---------- Data for the task ----------

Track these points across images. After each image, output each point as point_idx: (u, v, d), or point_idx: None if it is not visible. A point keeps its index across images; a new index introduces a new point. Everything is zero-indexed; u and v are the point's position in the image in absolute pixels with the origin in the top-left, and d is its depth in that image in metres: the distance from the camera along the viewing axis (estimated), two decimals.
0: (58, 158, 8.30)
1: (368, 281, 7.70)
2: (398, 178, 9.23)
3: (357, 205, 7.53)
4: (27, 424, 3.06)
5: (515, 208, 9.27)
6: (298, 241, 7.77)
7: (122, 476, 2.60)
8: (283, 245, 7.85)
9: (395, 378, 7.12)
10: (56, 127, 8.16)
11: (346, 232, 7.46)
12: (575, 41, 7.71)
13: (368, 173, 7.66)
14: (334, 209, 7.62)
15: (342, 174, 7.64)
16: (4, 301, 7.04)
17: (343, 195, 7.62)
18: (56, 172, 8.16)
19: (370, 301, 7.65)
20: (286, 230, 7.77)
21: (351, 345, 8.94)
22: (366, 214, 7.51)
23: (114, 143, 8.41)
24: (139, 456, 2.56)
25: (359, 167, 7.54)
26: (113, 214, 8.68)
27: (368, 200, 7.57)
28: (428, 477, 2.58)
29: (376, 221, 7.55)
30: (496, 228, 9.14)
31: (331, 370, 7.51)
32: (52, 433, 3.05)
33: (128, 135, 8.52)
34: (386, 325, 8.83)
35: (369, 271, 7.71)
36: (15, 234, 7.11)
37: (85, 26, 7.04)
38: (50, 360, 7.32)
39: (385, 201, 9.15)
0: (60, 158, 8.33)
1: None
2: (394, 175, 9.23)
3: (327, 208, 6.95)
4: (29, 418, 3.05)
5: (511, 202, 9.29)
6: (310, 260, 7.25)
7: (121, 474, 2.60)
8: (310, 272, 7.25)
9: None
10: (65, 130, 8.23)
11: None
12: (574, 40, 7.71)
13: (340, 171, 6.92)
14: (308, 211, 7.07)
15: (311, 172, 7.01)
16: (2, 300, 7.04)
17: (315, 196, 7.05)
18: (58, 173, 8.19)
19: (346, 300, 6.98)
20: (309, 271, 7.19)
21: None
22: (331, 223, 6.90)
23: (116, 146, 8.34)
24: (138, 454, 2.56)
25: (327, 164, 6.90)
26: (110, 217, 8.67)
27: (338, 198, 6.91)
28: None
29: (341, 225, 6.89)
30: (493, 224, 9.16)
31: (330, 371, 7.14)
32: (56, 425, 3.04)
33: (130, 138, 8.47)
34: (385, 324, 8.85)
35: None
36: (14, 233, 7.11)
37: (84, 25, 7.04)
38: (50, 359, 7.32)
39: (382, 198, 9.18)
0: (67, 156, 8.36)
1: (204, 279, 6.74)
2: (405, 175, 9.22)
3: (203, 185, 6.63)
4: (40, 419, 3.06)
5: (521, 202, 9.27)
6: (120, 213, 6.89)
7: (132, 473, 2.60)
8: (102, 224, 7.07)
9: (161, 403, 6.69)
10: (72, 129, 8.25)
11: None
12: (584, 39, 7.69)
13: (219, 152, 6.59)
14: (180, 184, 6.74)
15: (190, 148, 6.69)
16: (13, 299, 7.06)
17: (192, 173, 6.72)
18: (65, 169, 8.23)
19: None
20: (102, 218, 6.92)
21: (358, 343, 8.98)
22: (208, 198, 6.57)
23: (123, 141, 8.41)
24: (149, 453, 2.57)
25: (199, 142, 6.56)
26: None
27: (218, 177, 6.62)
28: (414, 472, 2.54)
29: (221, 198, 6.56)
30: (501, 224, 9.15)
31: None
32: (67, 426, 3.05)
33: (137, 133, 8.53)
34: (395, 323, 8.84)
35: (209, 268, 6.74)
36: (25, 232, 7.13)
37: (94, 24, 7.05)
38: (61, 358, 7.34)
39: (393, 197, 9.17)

----------
---------- Data for the task ----------

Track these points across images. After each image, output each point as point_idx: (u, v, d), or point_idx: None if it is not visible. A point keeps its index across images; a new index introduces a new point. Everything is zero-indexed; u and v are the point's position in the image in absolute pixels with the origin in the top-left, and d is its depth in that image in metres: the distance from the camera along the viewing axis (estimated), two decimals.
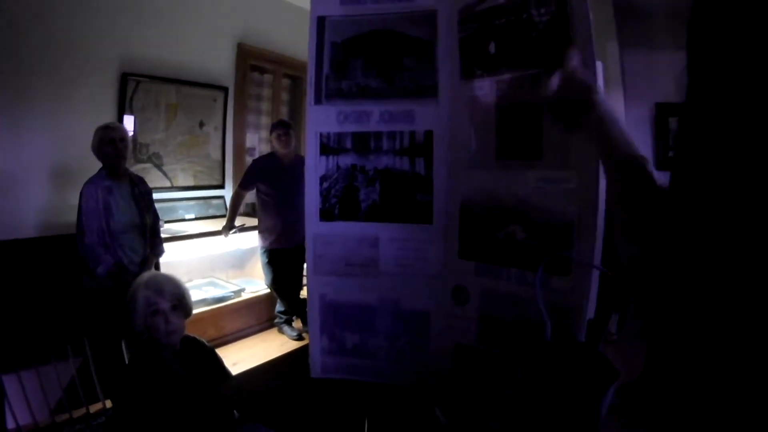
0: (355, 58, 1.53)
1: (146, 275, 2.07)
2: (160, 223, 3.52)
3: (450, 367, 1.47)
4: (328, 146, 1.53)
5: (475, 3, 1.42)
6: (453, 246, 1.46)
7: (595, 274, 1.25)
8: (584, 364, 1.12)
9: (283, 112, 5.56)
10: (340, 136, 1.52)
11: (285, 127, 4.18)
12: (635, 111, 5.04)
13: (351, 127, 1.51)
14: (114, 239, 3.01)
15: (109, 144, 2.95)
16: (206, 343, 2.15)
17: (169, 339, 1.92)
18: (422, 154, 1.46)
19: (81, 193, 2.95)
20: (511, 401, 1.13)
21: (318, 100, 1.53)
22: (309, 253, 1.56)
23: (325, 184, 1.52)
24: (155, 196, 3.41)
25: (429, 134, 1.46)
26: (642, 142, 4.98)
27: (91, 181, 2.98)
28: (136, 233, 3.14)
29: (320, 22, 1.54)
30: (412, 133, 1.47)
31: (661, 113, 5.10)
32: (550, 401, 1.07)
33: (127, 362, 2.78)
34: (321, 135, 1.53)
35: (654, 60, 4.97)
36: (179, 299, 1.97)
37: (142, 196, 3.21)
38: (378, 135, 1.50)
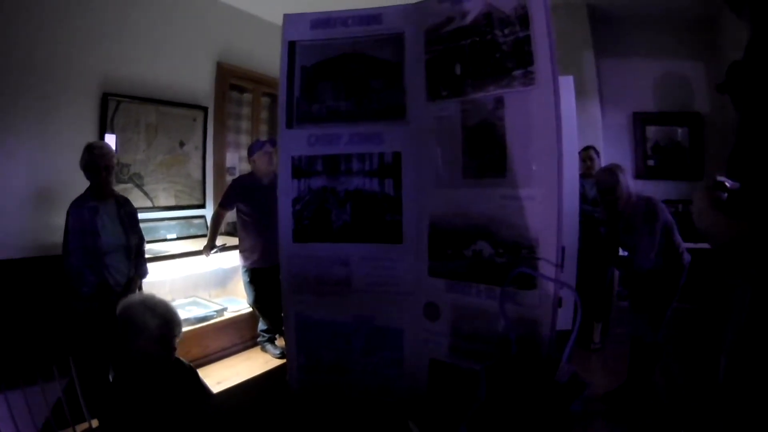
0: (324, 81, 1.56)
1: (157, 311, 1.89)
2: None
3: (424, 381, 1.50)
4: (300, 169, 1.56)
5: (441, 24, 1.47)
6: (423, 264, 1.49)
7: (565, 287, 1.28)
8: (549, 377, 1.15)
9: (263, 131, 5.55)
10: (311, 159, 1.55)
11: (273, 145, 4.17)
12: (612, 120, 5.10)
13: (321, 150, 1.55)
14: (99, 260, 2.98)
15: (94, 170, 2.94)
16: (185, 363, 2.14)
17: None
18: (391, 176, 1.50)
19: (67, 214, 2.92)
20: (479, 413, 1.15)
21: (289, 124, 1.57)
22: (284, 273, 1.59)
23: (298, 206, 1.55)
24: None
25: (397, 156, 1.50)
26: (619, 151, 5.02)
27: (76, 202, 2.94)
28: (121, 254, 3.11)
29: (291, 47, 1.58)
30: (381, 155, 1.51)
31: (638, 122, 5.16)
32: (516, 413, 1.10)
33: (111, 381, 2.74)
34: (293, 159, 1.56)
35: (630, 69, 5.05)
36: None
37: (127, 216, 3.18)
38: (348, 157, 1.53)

----------
---------- Data for the task ----------

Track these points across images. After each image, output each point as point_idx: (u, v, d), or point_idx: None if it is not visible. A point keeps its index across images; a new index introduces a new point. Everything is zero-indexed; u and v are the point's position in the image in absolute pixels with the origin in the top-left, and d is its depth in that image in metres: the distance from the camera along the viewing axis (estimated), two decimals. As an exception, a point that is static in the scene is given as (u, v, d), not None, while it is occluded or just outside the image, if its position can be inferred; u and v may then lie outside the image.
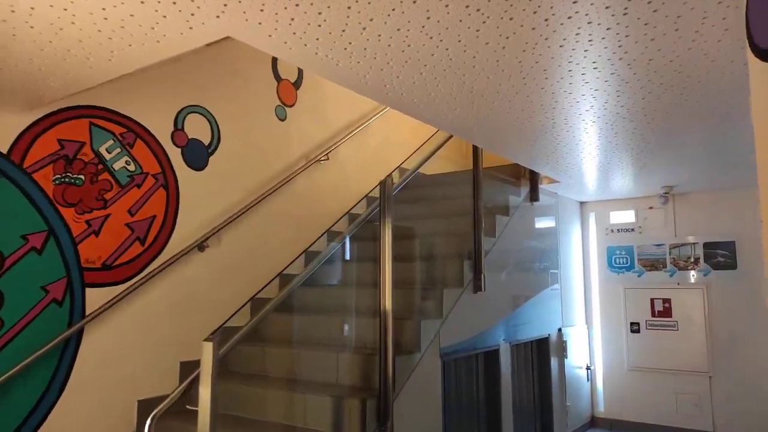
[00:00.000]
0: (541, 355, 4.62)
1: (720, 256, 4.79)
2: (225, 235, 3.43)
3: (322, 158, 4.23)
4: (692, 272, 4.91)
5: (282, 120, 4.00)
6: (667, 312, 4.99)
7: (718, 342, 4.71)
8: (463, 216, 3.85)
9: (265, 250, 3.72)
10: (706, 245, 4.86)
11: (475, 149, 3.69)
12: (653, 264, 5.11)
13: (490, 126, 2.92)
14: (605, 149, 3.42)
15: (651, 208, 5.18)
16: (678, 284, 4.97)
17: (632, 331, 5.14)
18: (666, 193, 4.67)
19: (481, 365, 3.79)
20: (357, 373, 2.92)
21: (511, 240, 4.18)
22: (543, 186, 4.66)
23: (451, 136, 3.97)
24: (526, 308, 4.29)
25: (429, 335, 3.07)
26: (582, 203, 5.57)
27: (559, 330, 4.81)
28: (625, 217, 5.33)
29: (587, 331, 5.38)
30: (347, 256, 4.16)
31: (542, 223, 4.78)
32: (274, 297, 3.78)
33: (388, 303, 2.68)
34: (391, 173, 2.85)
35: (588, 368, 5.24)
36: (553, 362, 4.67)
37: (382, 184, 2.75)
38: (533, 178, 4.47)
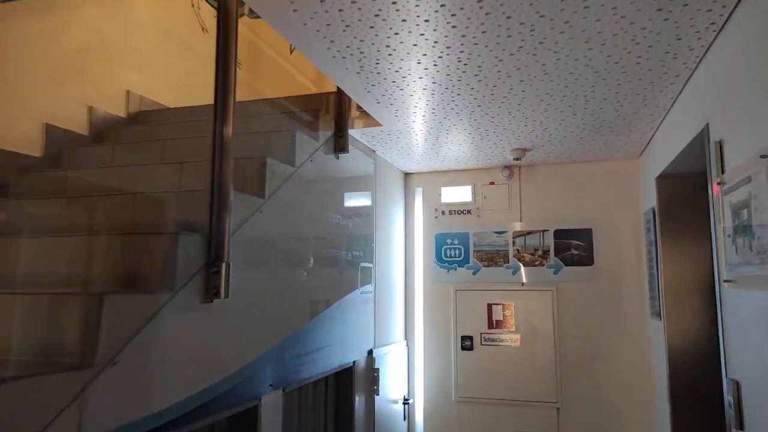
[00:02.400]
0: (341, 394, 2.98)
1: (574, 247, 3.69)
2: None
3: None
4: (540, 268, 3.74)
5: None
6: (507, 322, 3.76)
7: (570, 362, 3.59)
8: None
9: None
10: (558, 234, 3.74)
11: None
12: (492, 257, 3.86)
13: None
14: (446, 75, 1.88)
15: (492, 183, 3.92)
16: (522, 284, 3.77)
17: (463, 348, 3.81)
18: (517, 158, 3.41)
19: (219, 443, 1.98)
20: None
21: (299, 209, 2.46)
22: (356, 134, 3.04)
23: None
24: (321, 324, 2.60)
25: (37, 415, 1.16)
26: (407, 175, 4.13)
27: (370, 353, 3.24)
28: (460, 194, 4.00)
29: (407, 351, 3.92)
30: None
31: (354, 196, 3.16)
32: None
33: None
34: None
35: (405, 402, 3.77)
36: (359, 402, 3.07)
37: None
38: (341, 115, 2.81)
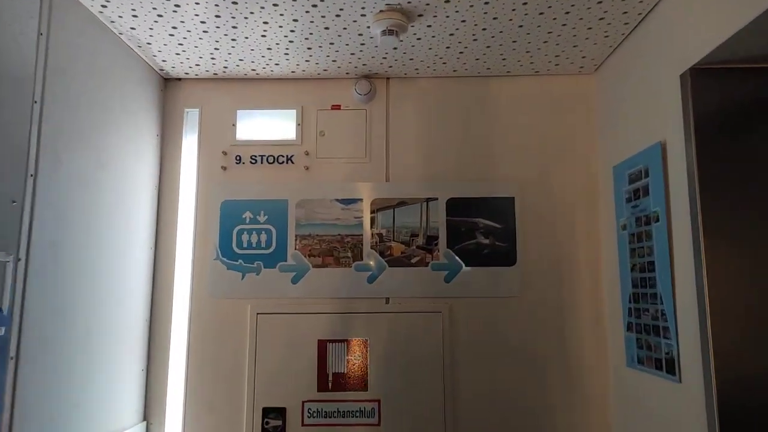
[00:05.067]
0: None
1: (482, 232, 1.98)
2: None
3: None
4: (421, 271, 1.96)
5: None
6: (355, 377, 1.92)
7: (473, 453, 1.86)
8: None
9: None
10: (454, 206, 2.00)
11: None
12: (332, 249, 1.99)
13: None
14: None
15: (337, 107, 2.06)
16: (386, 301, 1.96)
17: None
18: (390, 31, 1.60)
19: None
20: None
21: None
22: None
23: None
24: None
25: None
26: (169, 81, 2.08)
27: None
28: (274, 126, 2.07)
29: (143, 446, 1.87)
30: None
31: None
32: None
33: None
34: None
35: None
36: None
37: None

----------

Instructions for the task:
An exact copy of the lines above, from the one containing "16: (4, 301, 7.04)" through the one containing "36: (15, 234, 7.11)", is the whole of the answer.

Exercise output:
16: (4, 301, 7.04)
17: (343, 195, 7.62)
18: (56, 172, 8.16)
19: (370, 301, 7.65)
20: (286, 230, 7.77)
21: (351, 345, 8.94)
22: (366, 214, 7.51)
23: (114, 143, 8.41)
24: (139, 456, 2.56)
25: (359, 167, 7.54)
26: (113, 214, 8.68)
27: (368, 200, 7.57)
28: (428, 477, 2.58)
29: (376, 221, 7.55)
30: (496, 228, 9.14)
31: (331, 370, 7.51)
32: (52, 433, 3.05)
33: (128, 135, 8.52)
34: (386, 325, 8.83)
35: (369, 271, 7.71)
36: (15, 234, 7.11)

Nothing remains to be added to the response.